The date/time type inputs are all decoded using the following procedure.
Break the input string into tokens and categorize each token as a string, time, time zone, or number.
If the numeric token contains a colon (:), this is a time string. Include all subsequent digits and colons.
If the numeric token contains a dash (-), slash (/), or two or more dots (.), this is a date string which may have a text month.
If the token is numeric only, then it is either a single field or an ISO 8601 concatenated date (e.g., 19990113 for January 13, 1999) or time (e.g., 141516 for 14:15:16).
If the token starts with a plus (+) or minus (-), then it is either a time zone or a special field.
If the token is a text string, match up with possible strings.
Do a binary-search table lookup for the token as either a special string (e.g., today), day (e.g., Thursday), month (e.g., January), or noise word (e.g., at, on).

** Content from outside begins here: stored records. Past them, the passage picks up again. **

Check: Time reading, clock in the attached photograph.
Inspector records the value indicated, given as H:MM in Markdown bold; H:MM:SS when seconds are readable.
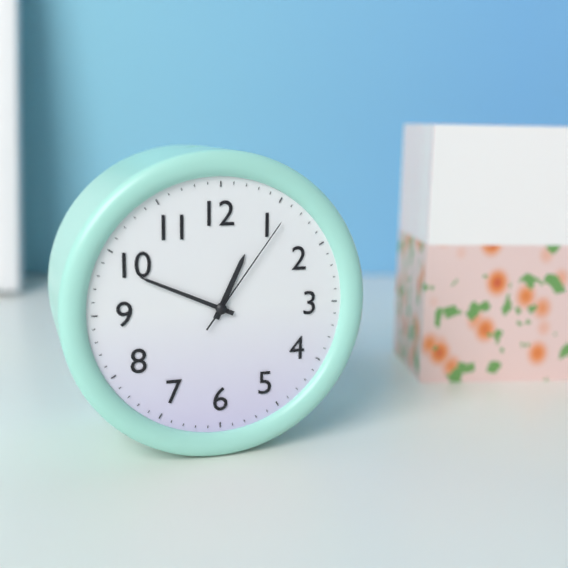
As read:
**12:49:06**
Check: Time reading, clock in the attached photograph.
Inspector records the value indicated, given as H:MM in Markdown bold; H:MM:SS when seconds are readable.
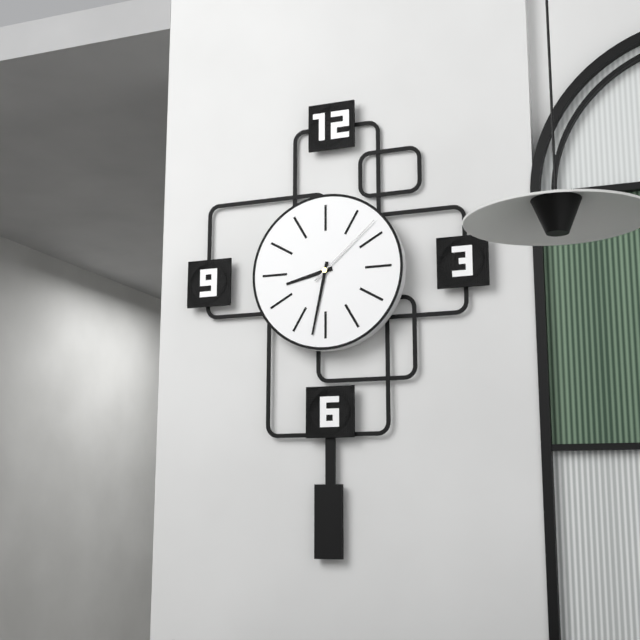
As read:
**8:32:08**
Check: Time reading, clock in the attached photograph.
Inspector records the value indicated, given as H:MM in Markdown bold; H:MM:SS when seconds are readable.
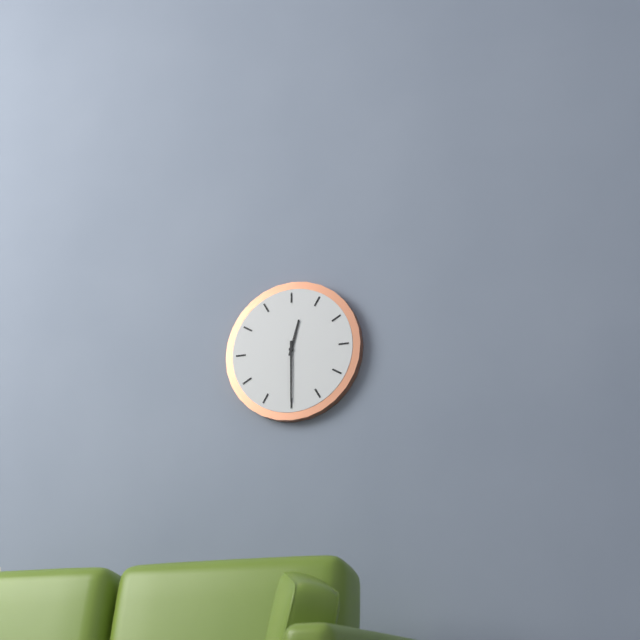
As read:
**12:30**
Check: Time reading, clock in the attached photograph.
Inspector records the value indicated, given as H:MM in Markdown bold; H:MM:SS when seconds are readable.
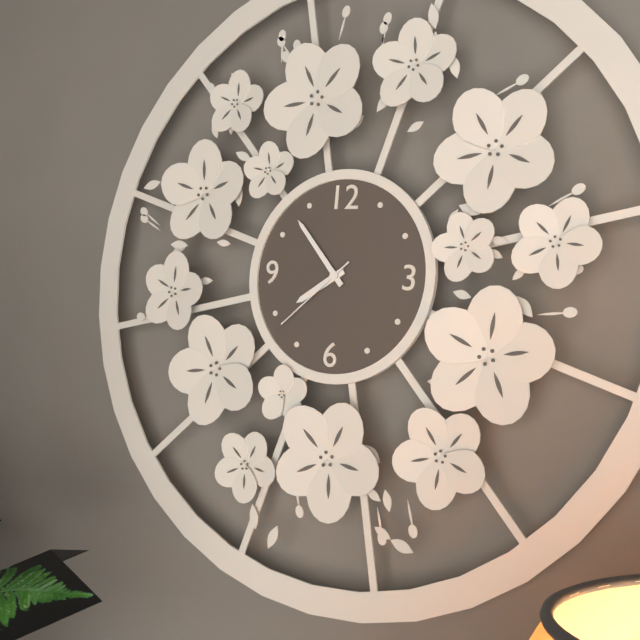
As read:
**7:53:38**
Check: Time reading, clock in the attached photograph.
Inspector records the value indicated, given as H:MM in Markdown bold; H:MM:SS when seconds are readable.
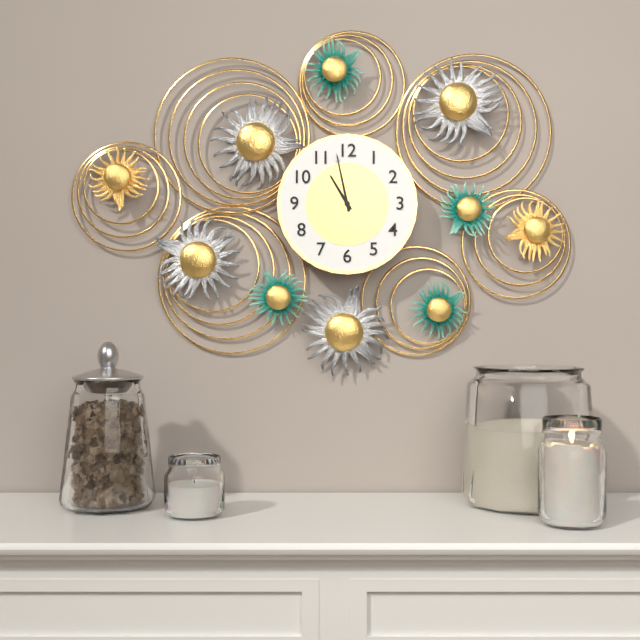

Set field values and bit mask for fields. For example, set year, month, day for today, and additionally hour, minute, second for now.
If not found, do a similar binary-search table lookup to match the token with a time zone.
If still not found, throw an error.
When the token is a number or number field:
If there are eight or six digits, and if no other date fields have been previously read, then interpret as a "concatenated date" (e.g., 19990118 or 990118). The interpretation is YYYYMMDD or YYMMDD.
If the token is three digits and a year has already been read, then interpret as day of year.
If four or six digits and a year has already been read, then interpret as a time (HHMM or HHMMSS).
If three or more digits and no date fields have yet been found, interpret as a year (this forces yy-mm-dd ordering of the remaining date fields).
Otherwise the date field ordering is assumed to follow the DateStyle setting: mm-dd-yy, dd-mm-yy, or yy-mm-dd. Throw an error if a month or day field is found to be out of range.
If BC has been specified, negate the year and add one for internal storage. (There is no year zero in the Gregorian calendar, so numerically 1 BC becomes year zero.)
If BC was not specified, and if the year field was two digits in length, then adjust the year to four digits. If the field is less than 70, then add 2000, otherwise add 1900.
Tip: Gregorian years AD 1-99 may be entered by using 4 digits with leading zeros (e.g., 0099 is AD 99). Previous versions of PostgreSQL accepted years with three digits and with single digits, but as of version 7.0 the rules have been tightened up to reduce the possibility of ambiguity.